A Perfect Balance


Blaise Pascal once wrote to a friend saying: ‘I have written you a long letter as I do not have time to write a short one’. This embodies a perennial problem – that often key messages are lost in a rather wordy explanation. It also highlights an increasing trend in our modern societies – that messages have to be short and sharp, as they compete with so many others.

If someone were to ask why you, as a real estate agent, are so effective at your job, you could likely take hours listing the reasons. You’d work through the numbers of how many houses you’ve been able to buy and sell to the advantage of your client, your responsiveness and a host of other sterling skills.

With all that information, it should be a breeze to market yourself. You have so much to say, so how could folks not leap at the chance to work with you?

Unfortunately, great agents all too often see their marketing campaigns fizzle and fail, despite the plethora of information provided. Sometimes, the cause is the information itself! Trying to explain too many aspects of yourself can be overwhelming and can encourage your lead to tune out rather than take in the info.

This phenomenon should drive you to create marketing pieces with the perfect balance of information and attention capturing. What is this perfect balance you ask?

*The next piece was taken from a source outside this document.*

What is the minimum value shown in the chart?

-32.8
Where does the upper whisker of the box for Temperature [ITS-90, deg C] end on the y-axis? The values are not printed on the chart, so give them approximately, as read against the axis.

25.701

First, the piece must be eye-catching. Even though many pieces are read immediately upon receipt, it’s still important to stand out from the mix. Pairing a stunning and appropriate image with a headline that explains exactly why someone should work with you will cause the reader to stop and really take note of what you’re saying.


So what are you saying? Ironically, the fewer words used, the more importance will be given to their meaning. That’s where the use of sub-headings and captions can help to let the viewer glance at and take in all the important topics. If they want further details, they can continue reading, but even the deeper reading is summed up in a paragraph.


What about when you’ve got more information than just one paragraph can hold? Instead of creating additional reading, find visual ways to represent what needs to be said. A chart or a graph is far easier to understand and more visually appealing than an additional paragraph. Using this technique, you can provide a lot of information in a small space, sometimes with no words other than the headline and the column headings.


Even with short copy, there are a few additions you can make to sweeten the piece. Though you want to be visually appealing, you should avoid looking too busy. Even the most amazing headline can be drowned if the background is too distracting.

Choosing a single image or series of well-laid images can keep your piece simple, yet effective. The layout of the words, charts, and headlines should be arranged so that the eye is naturally drawn from one to the next. With carefully arranging, you can control the order in which the reader will process your information, giving you added potential for effectiveness.



Oh, and “P.S.”– don’t be afraid to use a postscript,  it’s one of the most frequently read parts of marketing copy!!

Combining copywriting, graphic design, and data representation into an effective “short and sweet” piece can increase readership — and thus responses to — your marketing pieces.